Baricitinib monotherapy or combination with MTX provides greater (least square mean changes (LSM) from baseline -40 mm and -43 mm, respectively) and more rapid (median 12 and 8 weeks to ≥70% improvement, respectively) pain relief than MTX alone (LSM -31 mm, median 20 weeks to ≥70% improvement) over 52 weeks. Baricitinib, alone or combination, provides 9-10 additional weeks of limited to no pain, similar gain in achievable wellness measured through PtGA, and 5-7 additional weeks with change in SF-36 PCS ≥5 vs MTX over 1 year.

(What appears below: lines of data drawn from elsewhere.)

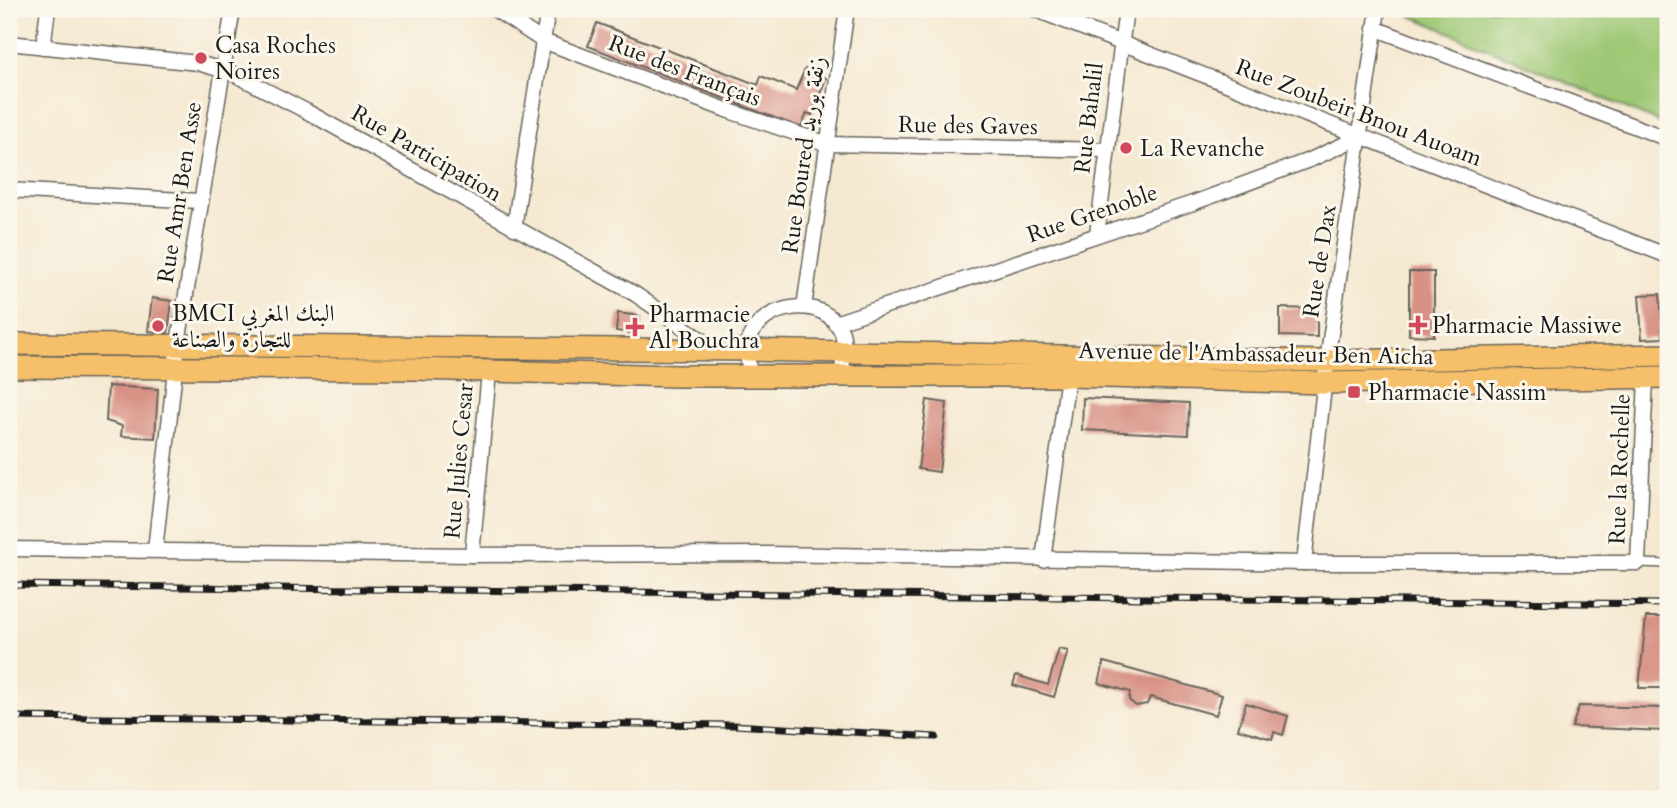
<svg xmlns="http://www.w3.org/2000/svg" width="1677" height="808" font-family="Cardo,Amiri,serif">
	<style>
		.green { fill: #9ec874; stroke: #5d7248; stroke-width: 2 }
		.building { fill: #d89185 }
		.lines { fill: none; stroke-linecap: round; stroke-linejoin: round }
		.service-casing { stroke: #68645c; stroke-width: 10 }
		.minor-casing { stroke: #68645c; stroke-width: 17 }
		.primary-casing { stroke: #68645c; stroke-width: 24 }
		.service { stroke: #fff; stroke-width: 7 }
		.minor { stroke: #fff; stroke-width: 14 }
		.primary { stroke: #f6c06b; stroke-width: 21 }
		.rail-casing { stroke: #1c1c1c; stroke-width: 7 }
		.rail { stroke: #fbf7ec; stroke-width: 4.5; stroke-dasharray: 13; stroke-linecap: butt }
		.poi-dot { fill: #d1495b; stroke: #fbf7ec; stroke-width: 2.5 }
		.labels { text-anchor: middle; stroke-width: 6; stroke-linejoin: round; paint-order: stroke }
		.poi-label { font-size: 23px; fill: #1c1c1c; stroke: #fbf7ec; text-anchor: start }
		.street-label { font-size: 23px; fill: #1c1c1c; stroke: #fbf7ec }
	</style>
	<rect width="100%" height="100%" fill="#fbf7ec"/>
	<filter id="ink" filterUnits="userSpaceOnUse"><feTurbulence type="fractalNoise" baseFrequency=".0143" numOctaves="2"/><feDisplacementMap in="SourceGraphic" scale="14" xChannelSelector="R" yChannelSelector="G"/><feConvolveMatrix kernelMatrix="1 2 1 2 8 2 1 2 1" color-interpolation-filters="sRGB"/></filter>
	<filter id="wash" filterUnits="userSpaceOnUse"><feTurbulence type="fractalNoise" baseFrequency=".00686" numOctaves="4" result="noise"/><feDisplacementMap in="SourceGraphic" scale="28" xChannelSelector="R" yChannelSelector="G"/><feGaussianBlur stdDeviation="1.57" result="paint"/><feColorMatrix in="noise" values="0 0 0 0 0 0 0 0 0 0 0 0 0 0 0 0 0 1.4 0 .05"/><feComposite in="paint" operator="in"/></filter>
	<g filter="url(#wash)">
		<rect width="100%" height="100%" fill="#f5e9d2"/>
		<polygon class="green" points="1400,9 1668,9 1668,126 1400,11"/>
		<g id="blocks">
			<g class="building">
				<polygon points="597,23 758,85 761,76 796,90 805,69 826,78 812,115 807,113 801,128 588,46"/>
				<polygon points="1409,272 1434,272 1434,336 1409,335"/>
				<polygon points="1660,294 1663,338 1642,339 1639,295"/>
				<polygon points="152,298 172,301 168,333 148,331"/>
				<polygon points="1280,308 1317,309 1317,337 1280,336"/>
				<polygon points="618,313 640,316 638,334 616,331"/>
				<polygon points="108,386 158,389 155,438 121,436 122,426 106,421"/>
				<polygon points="1083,398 1189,403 1188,435 1082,430"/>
				<polygon points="927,400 947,403 939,472 918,469"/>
				<polygon points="1646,617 1668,617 1668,688 1639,688"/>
				<polygon points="1059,649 1068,651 1054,697 1013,685 1016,675 1048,685"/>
				<polygon points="1104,662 1222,695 1216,715 1150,697 1147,704 1136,706 1129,700 1130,692 1099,683"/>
				<polygon points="1246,703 1288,716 1283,735 1274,732 1272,739 1238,729"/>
				<polygon points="1579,706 1666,708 1664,731 1572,727"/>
			</g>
		</g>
	</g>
	<g filter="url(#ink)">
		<use href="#blocks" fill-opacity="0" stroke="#68645c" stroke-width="2"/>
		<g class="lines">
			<g class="service-casing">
				<polyline id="service" points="1638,563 1668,564"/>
			</g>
			<g class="minor-casing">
				<g id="minor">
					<polyline points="494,9 543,41 729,111 828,144 1107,150"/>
					<polyline points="1034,9 1668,256"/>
					<polyline points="1374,28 1668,139"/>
					<polyline points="9,43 198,63 232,73 306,111 635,294 715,349"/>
					<polyline points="43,47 48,9"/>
					<polyline points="9,190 199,201"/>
					<polyline points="514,228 548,9"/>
					<polyline points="1097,234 1126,9"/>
					<polyline points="804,307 847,9"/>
					<polyline points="835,323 1193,203 1312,159 1360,137"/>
					<path d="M750,377C749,364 745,350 749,339C763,302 826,294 842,333C846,345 842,364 842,377"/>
					<polyline points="9,549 472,555 769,554 1304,563 1638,563 1646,378"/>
					<polyline points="155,550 178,343 233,9"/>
					<polyline points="472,555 489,372"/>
					<polyline points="1043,560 1068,376"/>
					<polyline points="1304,563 1327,361 1378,9"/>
				</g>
			</g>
			<g class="primary-casing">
				<g id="primary">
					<polyline points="9,344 747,350 1327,361 1668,355"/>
					<polyline points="9,367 413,369 677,376 1068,376 1325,383 1668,377"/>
				</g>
			</g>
			<use href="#service" class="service"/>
			<use href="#minor" class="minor"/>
			<use href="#primary" class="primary"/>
			<g class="rail-casing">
				<g id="rail">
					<polyline points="9,585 1668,604"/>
					<polyline points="9,717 734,725 936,737"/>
				</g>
			</g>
			<use href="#rail" class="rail"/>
		</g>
	</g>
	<g class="poi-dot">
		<circle cx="201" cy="58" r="7"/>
		<circle cx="1126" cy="148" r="7"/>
		<path d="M1414.5 314.5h7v7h7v7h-7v7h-7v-7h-7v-7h7z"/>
		<circle cx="158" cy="326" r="7"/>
		<path d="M631.5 316.5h7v7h7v7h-7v7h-7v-7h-7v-7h7z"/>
		<rect x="1347" y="385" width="14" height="14" rx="3.5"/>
	</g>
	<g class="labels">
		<g class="poi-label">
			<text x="215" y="53">Casa Roches<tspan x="215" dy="26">Noires</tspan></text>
			<text x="1140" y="156">La Revanche</text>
			<text x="172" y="321">BMCI البنك المغربي<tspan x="172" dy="26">للتجارة والصناعة</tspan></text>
			<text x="649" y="322">Pharmacie<tspan x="649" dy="26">Al Bouchra</tspan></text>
			<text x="1432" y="333">Pharmacie Massiwe</text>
			<text x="1368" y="400">Pharmacie Nassim</text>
		</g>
		<g class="street-label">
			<text transform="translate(685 70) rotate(21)" y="8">Rue des Français</text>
			<text transform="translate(1359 112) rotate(21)" y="8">Rue Zoubeir Bnou Auoam</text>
			<text transform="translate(1088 118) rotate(-83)" y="8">Rue Bahalil</text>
			<text transform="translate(968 125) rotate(1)" y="8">Rue des Gaves</text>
			<text transform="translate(427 153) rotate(30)" y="8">Rue Participation</text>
			<text transform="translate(803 155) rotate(-82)" y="8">Rue Boured زنقة بوريد</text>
			<text transform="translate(179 192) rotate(-81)" y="8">Rue Amr Ben Asse</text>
			<text transform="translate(1092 213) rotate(-19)" y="8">Rue Grenoble</text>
			<text transform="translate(1319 261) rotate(-81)" y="8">Rue de Dax</text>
			<text transform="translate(1256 353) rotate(1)" y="8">Avenue de l'Ambassadeur Ben Aicha</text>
			<text transform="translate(458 461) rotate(-85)" y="8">Rue Julies Cesar</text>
			<text transform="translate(1619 469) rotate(-88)" y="8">Rue la Rochelle</text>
		</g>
	</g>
	<rect width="1677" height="808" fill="none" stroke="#fbf7ec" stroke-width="35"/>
</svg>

Patients treated with baricitinib reported significantly greater and more rapid pain relief, more weeks with limited to no pain, and clinically meaningful improvements in physical health than patients treated with MTX alone over 1 year.
本事后分析评估了早期类风湿关节炎(RA)患者接受巴瑞替尼、巴瑞替尼与甲氨蝶呤(MTX)联合治疗或MTX单药治疗1年期间疼痛改善的速度、幅度和持续性。还评估了累积疼痛和生活质量获益情况。
随机、双盲、3期RA-BEGIN研究(NCT01711359)比较了4mg巴瑞替尼(N = 159)、4mg巴瑞替尼+MTX(N = 215)和MTX(N = 210)在既往未接受或仅接受过有限的改善病情抗风湿药物治疗的RA患者中的疗效。采用0至100mm视觉模拟量表(VAS)评估疼痛。评估了自基线起疼痛改善≥30%、≥50%和≥70%的患者比例;疼痛VAS评分≤20mm和≤10mm的患者比例;以及达到疼痛改善阈值的时间,同时还评估了患者整体评估(PtGA)和36项简明健康调查身体成分评分(SF-36 PCS)结果,为期52周。
在52周的时间里,与单独使用MTX(最小二乘均值变化(LSM)为-31mm,达到≥70%改善的中位时间为20周)相比,巴瑞替尼单药治疗或与MTX联合治疗能提供更大幅度(分别较基线的LSM为-40mm和-43mm)且更快速(达到≥70%改善的中位时间分别为12周和8周)的疼痛缓解。巴瑞替尼单药治疗或联合治疗在1年中比MTX多提供9至10周的轻度至无疼痛时间、通过PtGA测量的可实现健康状况的类似改善,以及SF-36 PCS变化≥5的额外5至7周时间。
与单独接受MTX治疗的患者相比,接受巴瑞替尼治疗的患者在1年中报告疼痛缓解显著更大且更迅速、轻度至无疼痛的周数更多,以及身体健康方面有具有临床意义的改善。